A custody system under a spotlight it did not seek

The family's public statements make clear they believe institutional failure played a role. They said they plan to pursue justice and hold accountable what they believe was a system that failed Callan. That language, "a system that failed him", is not vague. It points directly at courts, agencies, or individuals who had the authority to intervene and, in the family's view, did not.

We do not yet know the specifics of the custody case. We do not know which court handled it, what evidence was presented, or what safeguards, if any, were put in place. Those details will matter enormously as this story develops.

What we do know is that an 11-year-old boy ended up alone in an airport restroom with gunshot wounds, and the man police say inflicted them was his own father. That outcome is its own indictment. Somewhere, somehow, the guardrails failed. When children are killed by the very people entrusted with their care, the question is never just "who did this?" It is always, also, "who let this happen?"

The Elko Police Department urged anyone in crisis to contact the national suicide and crisis line by dialing 988. That is a necessary public-health message. But it is cold comfort to a family burying a child.

What remains unanswered

The open questions in this case are significant. What was the legal status of the custody dispute at the time of the shooting? Did any court order restrict Giovanni Perez's access to Callan? Was Perez receiving mental health treatment, and if so, did any provider communicate concerns to family-court officials? What brought father and son to the Reno area in the first place?

Police have signaled that some of these questions may never be answered. That is an honest assessment, but it should not become an excuse for institutions to avoid scrutiny. When a child dies, every link in the chain that was supposed to protect him deserves examination, from the family court to the caseworker's desk to the therapist's notes.
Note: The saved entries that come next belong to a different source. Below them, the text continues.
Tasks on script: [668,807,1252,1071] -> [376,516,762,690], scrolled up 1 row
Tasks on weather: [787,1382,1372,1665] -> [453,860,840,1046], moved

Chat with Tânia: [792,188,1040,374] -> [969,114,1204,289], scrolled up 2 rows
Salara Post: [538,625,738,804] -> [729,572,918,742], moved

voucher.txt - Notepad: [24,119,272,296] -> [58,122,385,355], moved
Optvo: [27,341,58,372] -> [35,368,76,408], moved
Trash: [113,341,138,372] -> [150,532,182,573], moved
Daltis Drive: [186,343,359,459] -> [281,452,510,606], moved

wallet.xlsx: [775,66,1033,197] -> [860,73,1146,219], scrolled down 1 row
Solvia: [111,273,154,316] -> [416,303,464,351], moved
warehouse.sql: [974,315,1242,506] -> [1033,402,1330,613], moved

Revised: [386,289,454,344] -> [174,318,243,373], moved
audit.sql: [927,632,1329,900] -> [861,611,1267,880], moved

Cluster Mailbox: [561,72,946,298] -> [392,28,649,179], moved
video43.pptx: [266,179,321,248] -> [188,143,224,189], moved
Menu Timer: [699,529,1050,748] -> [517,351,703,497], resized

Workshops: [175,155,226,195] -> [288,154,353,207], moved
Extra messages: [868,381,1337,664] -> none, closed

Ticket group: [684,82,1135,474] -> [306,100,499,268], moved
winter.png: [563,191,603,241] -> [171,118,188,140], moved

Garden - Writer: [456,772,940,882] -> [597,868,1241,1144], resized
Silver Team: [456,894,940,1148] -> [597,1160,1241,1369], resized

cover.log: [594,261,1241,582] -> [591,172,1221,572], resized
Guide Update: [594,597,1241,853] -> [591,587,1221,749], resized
Violent crimes against children, whether at care facilities or inside families, share a common thread: someone who was supposed to be watching wasn't, or someone who saw warning signs looked the other way. The pattern repeats because the consequences for institutional failure are almost always too small and too late.

Callan Perez was a fourth-grader who wrote an essay celebrating his dad. He had a bright smile and, his family says, wisdom that outpaced his years. He deserved better than a restroom floor at an airport in the middle of nowhere.

Cold-case files and long-delayed murder charges remind us that accountability sometimes arrives late. For Callan's family, the fight is just beginning. The rest of us owe them at least enough attention to demand that the right questions get asked, and that the answers, wherever they lead, are not buried along with that boy.

Systems that cannot protect an 11-year-old from the person closest to him are systems that have already failed at their most basic job. Callan Perez's family knows it. The institutions responsible should be made to answer for it.